## Quoted passage
Video: MiSTer FPGA Overview
I've owned a MiSTer FPGA for close to two year now. I didn't buy everything all at once and kept adding additional things over time. A few months ago, I finally had the complete setup although there are many aspects of the MiSTer (like analog output) that I have yet to take advantage of. I really enjoy the fact that new cores are coming out every few weeks.
I happen to be a Patreon subscriber to all of the MiSTer developers and it is definitely fun to get early access to things as they happen. I don't know if the Sega Saturn core currently in-the-works is going to be fully-functional or not as that may exceed the capabilities of the DE10-Nano hardware but they are definitely giving it their all.
I really enjoy a number of the arcade cores as indeed I played a large number of them growing up. In my youth, arcade machines were everywhere... at "the arcade", grocery stores, pizza joints, movie theaters, convenience stores, etc. There are also a large number of video game consoles including the Atari 2600, 5200, 7800, and Lynx handheld, Nintendo NES, SNES, Gameboy, Gameboy Color, and Gameboy Advance, Sega Master System, Sega Genesis, Sega CD, Sega Game Gear handheld, Neo Geo, Turbo Grafx 16 / CD, etc. There is also a wide variety of retro home computers including all of the ones I grew up with. It is just incredible.

## Input data
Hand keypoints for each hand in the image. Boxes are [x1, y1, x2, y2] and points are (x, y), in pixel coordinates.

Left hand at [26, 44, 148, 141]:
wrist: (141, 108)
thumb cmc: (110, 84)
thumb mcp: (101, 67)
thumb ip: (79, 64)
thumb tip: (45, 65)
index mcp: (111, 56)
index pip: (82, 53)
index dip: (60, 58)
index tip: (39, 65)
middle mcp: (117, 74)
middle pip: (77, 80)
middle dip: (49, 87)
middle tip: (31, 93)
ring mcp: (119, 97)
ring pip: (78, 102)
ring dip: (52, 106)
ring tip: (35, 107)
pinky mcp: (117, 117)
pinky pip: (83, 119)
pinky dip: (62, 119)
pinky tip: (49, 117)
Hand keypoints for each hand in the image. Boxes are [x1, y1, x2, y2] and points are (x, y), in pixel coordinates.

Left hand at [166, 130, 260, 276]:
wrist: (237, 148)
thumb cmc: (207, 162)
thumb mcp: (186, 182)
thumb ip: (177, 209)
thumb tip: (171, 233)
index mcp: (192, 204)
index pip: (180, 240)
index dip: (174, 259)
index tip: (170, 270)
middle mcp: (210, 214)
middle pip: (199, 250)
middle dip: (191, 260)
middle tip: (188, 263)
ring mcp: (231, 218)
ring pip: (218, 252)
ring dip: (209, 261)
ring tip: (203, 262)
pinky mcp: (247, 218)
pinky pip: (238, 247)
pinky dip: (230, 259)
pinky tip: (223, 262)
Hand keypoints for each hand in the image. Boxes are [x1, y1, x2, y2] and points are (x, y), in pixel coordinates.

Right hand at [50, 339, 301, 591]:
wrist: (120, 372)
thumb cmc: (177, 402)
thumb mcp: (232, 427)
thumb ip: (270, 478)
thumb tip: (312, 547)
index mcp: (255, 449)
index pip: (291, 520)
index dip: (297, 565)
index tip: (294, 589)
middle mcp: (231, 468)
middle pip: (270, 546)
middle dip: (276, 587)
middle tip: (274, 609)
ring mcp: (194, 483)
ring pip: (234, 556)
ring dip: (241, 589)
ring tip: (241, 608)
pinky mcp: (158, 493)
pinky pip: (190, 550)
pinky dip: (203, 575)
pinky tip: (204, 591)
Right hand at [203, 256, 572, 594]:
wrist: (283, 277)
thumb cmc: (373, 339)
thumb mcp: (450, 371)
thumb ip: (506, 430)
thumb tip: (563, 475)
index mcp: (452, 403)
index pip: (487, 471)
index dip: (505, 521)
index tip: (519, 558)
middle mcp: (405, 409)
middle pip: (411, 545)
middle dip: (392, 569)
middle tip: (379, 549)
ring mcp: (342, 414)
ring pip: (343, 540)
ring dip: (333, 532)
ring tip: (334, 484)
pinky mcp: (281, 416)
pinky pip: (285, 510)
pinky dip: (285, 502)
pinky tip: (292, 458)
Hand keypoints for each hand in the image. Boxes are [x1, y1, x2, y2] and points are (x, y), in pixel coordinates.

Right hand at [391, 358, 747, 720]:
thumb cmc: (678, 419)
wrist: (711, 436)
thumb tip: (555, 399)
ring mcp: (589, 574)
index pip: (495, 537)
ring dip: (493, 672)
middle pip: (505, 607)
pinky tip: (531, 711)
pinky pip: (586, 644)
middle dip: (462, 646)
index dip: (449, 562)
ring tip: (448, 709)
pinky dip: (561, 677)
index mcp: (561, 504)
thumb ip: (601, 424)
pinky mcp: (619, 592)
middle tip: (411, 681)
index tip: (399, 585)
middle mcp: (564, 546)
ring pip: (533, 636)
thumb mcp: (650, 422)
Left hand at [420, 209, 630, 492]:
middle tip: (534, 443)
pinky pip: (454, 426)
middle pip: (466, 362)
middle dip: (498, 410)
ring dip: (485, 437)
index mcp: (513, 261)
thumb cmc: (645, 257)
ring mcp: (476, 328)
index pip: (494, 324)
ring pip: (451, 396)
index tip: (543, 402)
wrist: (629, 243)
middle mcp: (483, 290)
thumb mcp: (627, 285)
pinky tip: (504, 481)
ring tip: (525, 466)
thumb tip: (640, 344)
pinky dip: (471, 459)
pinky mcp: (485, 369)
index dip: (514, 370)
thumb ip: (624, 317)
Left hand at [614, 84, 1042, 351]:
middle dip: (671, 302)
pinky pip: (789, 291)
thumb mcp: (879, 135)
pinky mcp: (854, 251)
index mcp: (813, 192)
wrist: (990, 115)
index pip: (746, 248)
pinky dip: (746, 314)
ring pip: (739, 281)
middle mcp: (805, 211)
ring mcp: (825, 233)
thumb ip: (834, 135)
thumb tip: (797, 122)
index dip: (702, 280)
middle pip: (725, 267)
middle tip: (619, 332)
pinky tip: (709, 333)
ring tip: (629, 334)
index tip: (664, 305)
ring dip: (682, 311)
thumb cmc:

## Apply what you read
• 1. Do these statements agree with the MiSTer FPGA overview? Answer yes or no for each, and quote the deciding words from the text.
(a) The writer bought the whole MiSTer setup at once.
(b) The writer is a Patreon subscriber to all of the MiSTer developers.
(c) The writer has already made full use of the MiSTer's analog output.
• 2. According to the MiSTer FPGA overview, which hardware's capabilities might the Sega Saturn core exceed?
• 3. Carry the MiSTer FPGA overview forward from its last sentence.

## Responses
• 1.
(a) No: "I didn't buy everything all at once and kept adding additional things over time."
(b) Yes: "I happen to be a Patreon subscriber to all of the MiSTer developers"
(c) No: "there are many aspects of the MiSTer (like analog output) that I have yet to take advantage of"

• 2. The DE10-Nano hardware.

• 3.
The MiSTer FPGA is like having a few hundred vintage devices all in one tiny little package that can easily connect to a modern display and controllers.
While a lot of people enjoy creating their "retro experience" using software-based emulators, I really appreciate the whole notion of recreating the original hardware in FPGA on-the-fly. It is simply amazing. Most people don't know what an FPGA is nor that it is possible to use them to recreate the original hardware. Below is the best video I've found where the presenter explains what an FPGA is and how it compares to software-based emulation. He also shows all of the components, many of them optional, and puts them all together. He also builds his own SCART cable for use with analog displays.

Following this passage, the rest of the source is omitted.